## Teks yang Diberikan
----------
Selanjutnya, pada periode Juli 2022, hasil Survei Penjualan Eceran (SPE) pun mengindikasikan kinerja penjualan eceran yang tumbuh lebih tinggi, tecermin dari Indeks Penjualan Riil (IPR) Juli 2022 yang tercatat sebesar 200,2 atau tumbuh 6,2% (yoy), meningkat dari pertumbuhan bulan sebelumnya sebesar 4,1% (yoy). 

KEBIJAKAN MONETER JADI SOROTAN

Masih dari dalam negeri, katalis positif juga datang dari data neraca dagang Indonesia untuk Agustus 2022 yang dirilis oleh Badan Pusat Statistik. Neraca perdagangan Indonesia pada bulan lalu mengalami surplus US$5,76 miliar. Hal tersebut terutama berasal dari sektor nonmigas sebesar US$7,74 miliar, namun tereduksi oleh defisit sektor migas senilai US$1,98 miliar.

Pasar pun sempat mendapat kejutan terkait Rapat Dewan Gubernur Bank Indonesia (RDG BI) pada 21-22 September 2022 yang memutuskan untuk menaikkan BI 7-Day Reverse Repo Rate (BI7DRR) sebesar 50 bps menjadi 4,25%, suku bunga Deposit Facility   sebesar 50 bps menjadi 3,50%, dan suku bunga Lending Facility  sebesar 50 bps menjadi 5,00%.
----------
## Informasi yang Diekstrak
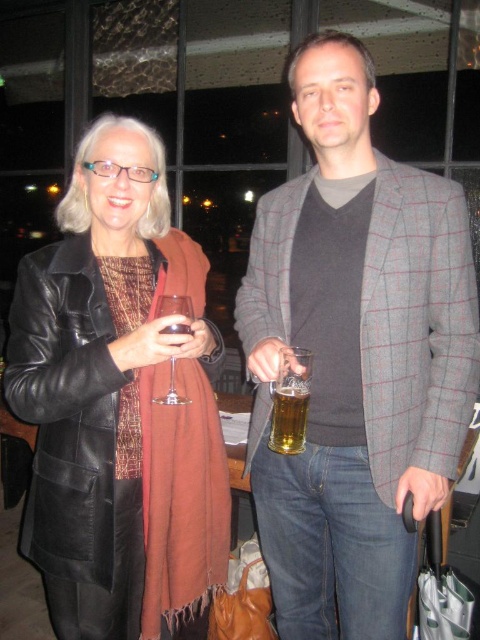
You are at a party and need to grab the translucent glass beer at center without touching the gray checkered blazer at center. Can you reach it? Explain why based on their positions.

The gray checkered blazer at center is to the right of the translucent glass beer at center, so you can reach the translucent glass beer at center by moving to its left side without disturbing the blazer.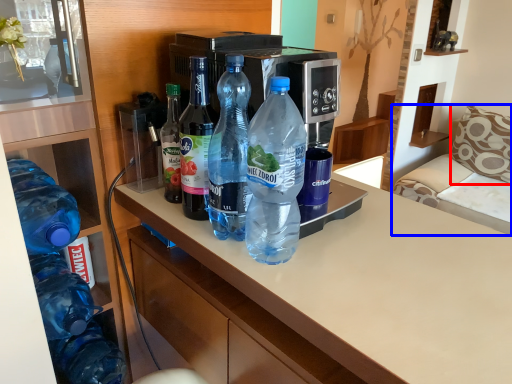
Question: Which object is closer to the camera taking this photo, pillow (highlighted by a red box) or furniture (highlighted by a blue box)?

Choices:
 (A) pillow
 (B) furniture

Answer: (B)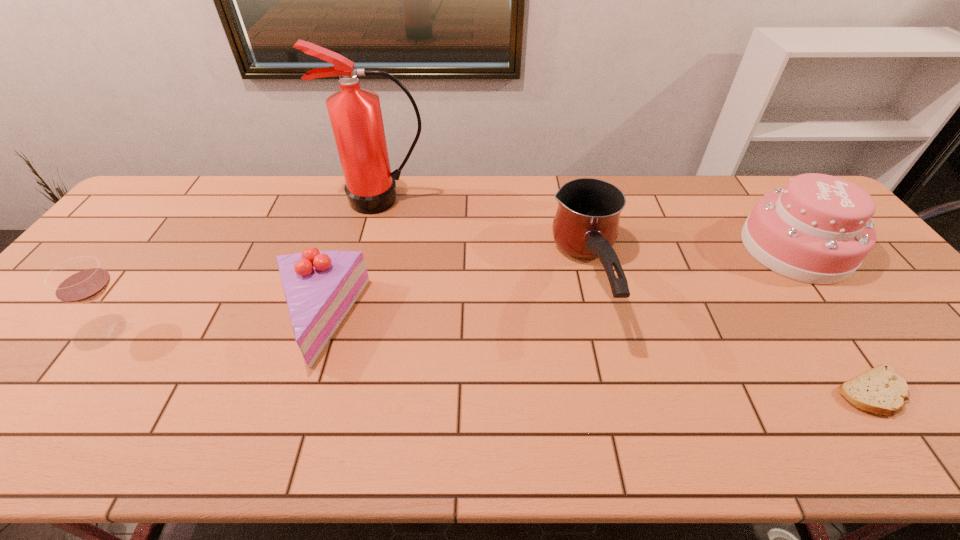
This screenshot has width=960, height=540. Identify the location of vacant space that's between the shortest object and the leftmost object. (495, 359).

Identify the location of object identified as the second closest to the taller cake. (586, 225).

Select which object appears as the second closest to the right cake. Please provide its 2D coordinates. Your answer should be formatted as a tuple, i.e. [(x, y)], where the tuple contains the x and y coordinates of a point satisfying the conditions above.

[(586, 225)]

You are a GUI agent. You are given a task and a screenshot of the screen. Output one action in this format:
    pyautogui.click(x=<x>, y=<y>)
    Task: Click on the free location that satisfies the following two spatial constraints: 1. on the back side of the taller cake; 2. on the right side of the second shortest object
    
    Given the screenshot: What is the action you would take?
    pyautogui.click(x=341, y=248)

Find the location of a particular element. The image size is (960, 540). vacant area that satisfies the following two spatial constraints: 1. at the spray nozzle of the shortest object; 2. on the left side of the tallest object is located at coordinates (334, 392).

This screenshot has width=960, height=540. What are the coordinates of `free space that satisfies the following two spatial constraints: 1. at the spray nozzle of the shortest object; 2. on the right side of the fire extinguisher` in the screenshot? It's located at (334, 392).

The height and width of the screenshot is (540, 960). I want to click on vacant space that satisfies the following two spatial constraints: 1. on the front side of the pita bread; 2. on the left side of the wineglass, so click(x=72, y=392).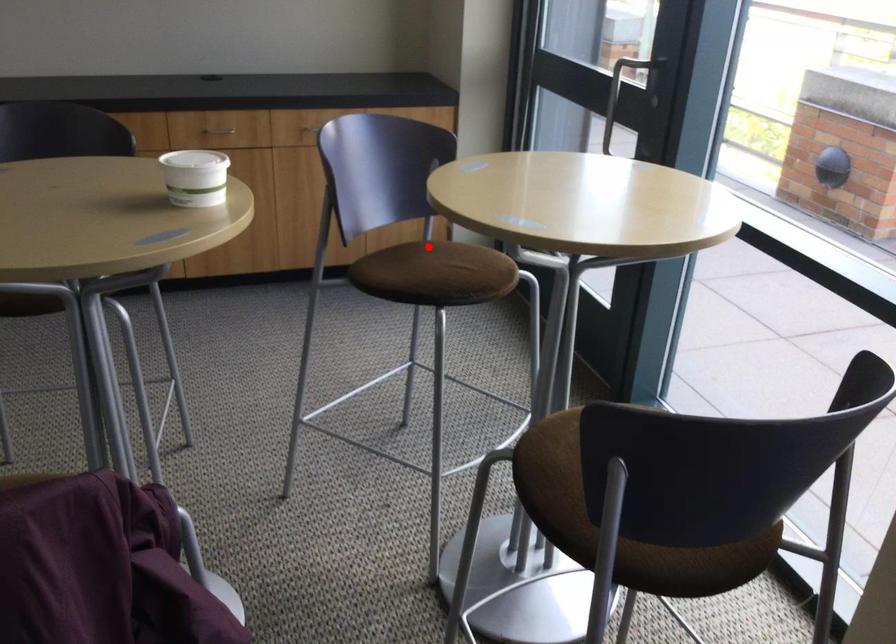
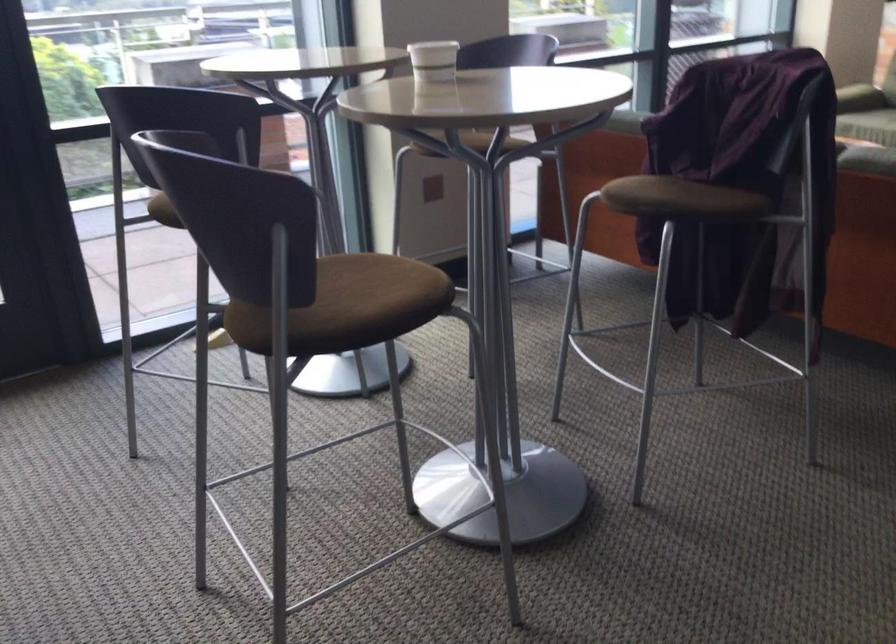
Locate, in the second image, the point that corresponds to the highlighted location in the first image.

(162, 211)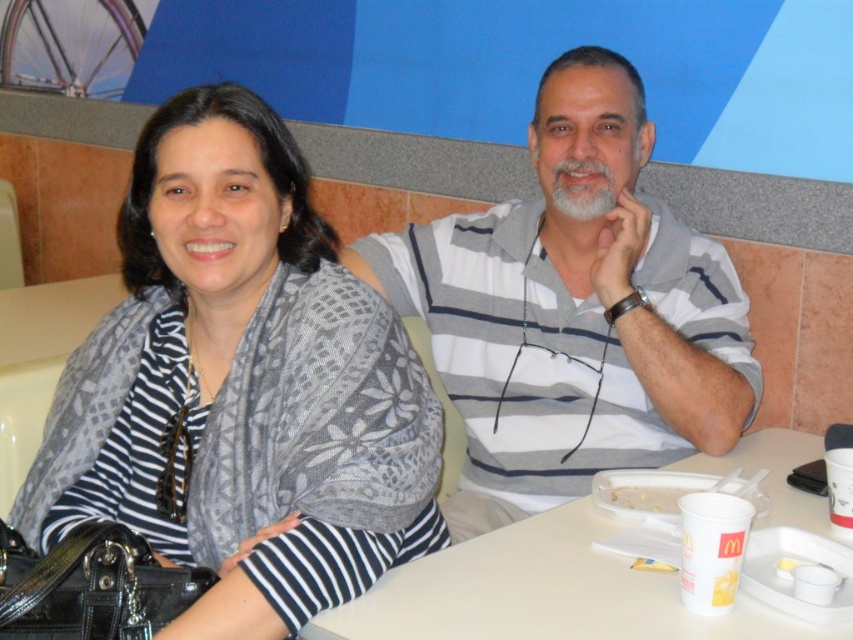
You are a delivery person who needs to place a new tray at the exact coordinates of point (544, 593). According to the scene, what object is already present at that location?

The white plastic tray at lower center is already present at point (544, 593).

You are a photographer trying to capture a photo of the gray striped shirt at center and the white plastic tray at lower center. Which object should you focus on first if you want to ensure both are in focus, considering their heights?

The gray striped shirt at center is taller than the white plastic tray at lower center, so you should focus on the gray striped shirt at center first to ensure both are in focus.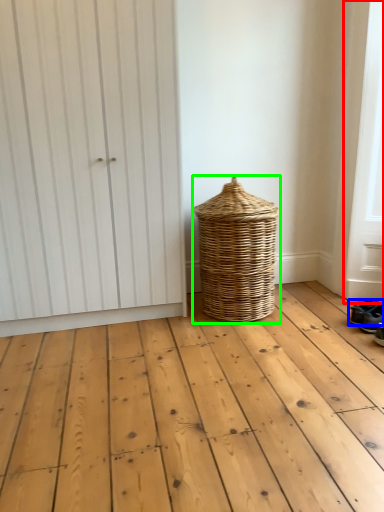
Question: Estimate the real-world distances between objects in this image. Which object is closer to screen door (highlighted by a red box), footwear (highlighted by a blue box) or basket (highlighted by a green box)?

Choices:
 (A) footwear
 (B) basket

Answer: (A)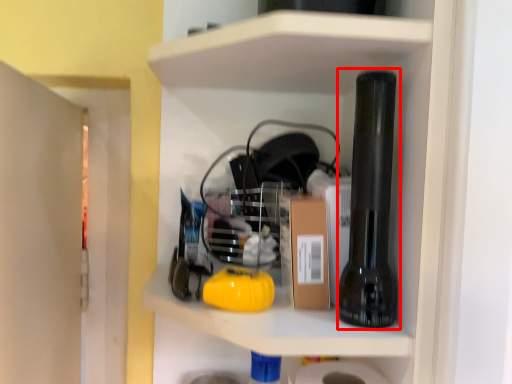
Question: From the image's perspective, considering the relative positions of beer bottle (annotated by the red box) and cardboard box in the image provided, where is beer bottle (annotated by the red box) located with respect to the staircase?

Choices:
 (A) below
 (B) above

Answer: (B)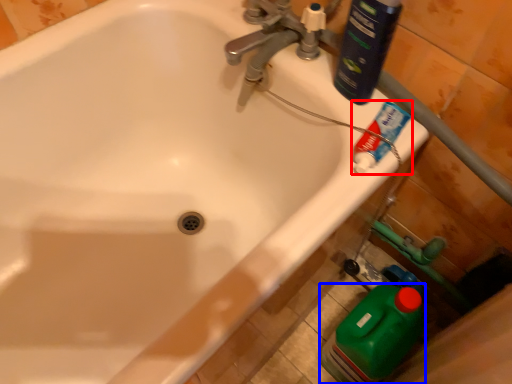
Question: Which object appears farthest to the camera in this image, toothpaste (highlighted by a red box) or cleaning product (highlighted by a blue box)?

Choices:
 (A) toothpaste
 (B) cleaning product

Answer: (B)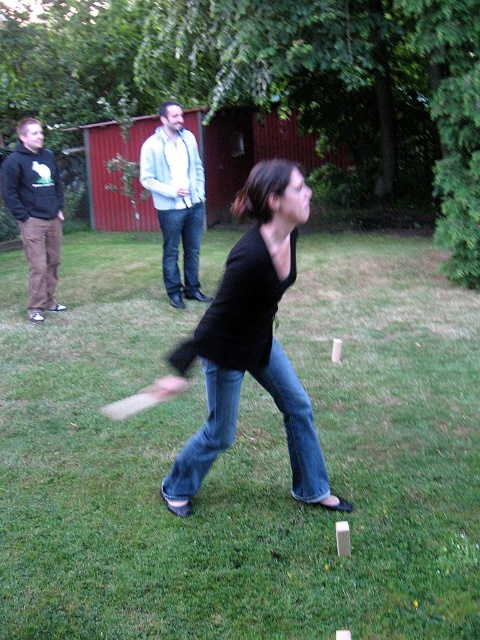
----------
## Tugas Kerja
Tulis ulang seluruh teks tentang penjualan eceran, neraca dagang, dan suku bunga Bank Indonesia di atas tanpa mengubah satu kata pun. Baris-baris data itu diambil dari sumber yang berbeda.

## Hasil
Selanjutnya, pada periode Juli 2022, hasil Survei Penjualan Eceran (SPE) pun mengindikasikan kinerja penjualan eceran yang tumbuh lebih tinggi, tecermin dari Indeks Penjualan Riil (IPR) Juli 2022 yang tercatat sebesar 200,2 atau tumbuh 6,2% (yoy), meningkat dari pertumbuhan bulan sebelumnya sebesar 4,1% (yoy). 

KEBIJAKAN MONETER JADI SOROTAN

Masih dari dalam negeri, katalis positif juga datang dari data neraca dagang Indonesia untuk Agustus 2022 yang dirilis oleh Badan Pusat Statistik. Neraca perdagangan Indonesia pada bulan lalu mengalami surplus US$5,76 miliar. Hal tersebut terutama berasal dari sektor nonmigas sebesar US$7,74 miliar, namun tereduksi oleh defisit sektor migas senilai US$1,98 miliar.

Pasar pun sempat mendapat kejutan terkait Rapat Dewan Gubernur Bank Indonesia (RDG BI) pada 21-22 September 2022 yang memutuskan untuk menaikkan BI 7-Day Reverse Repo Rate (BI7DRR) sebesar 50 bps menjadi 4,25%, suku bunga Deposit Facility   sebesar 50 bps menjadi 3,50%, dan suku bunga Lending Facility  sebesar 50 bps menjadi 5,00%.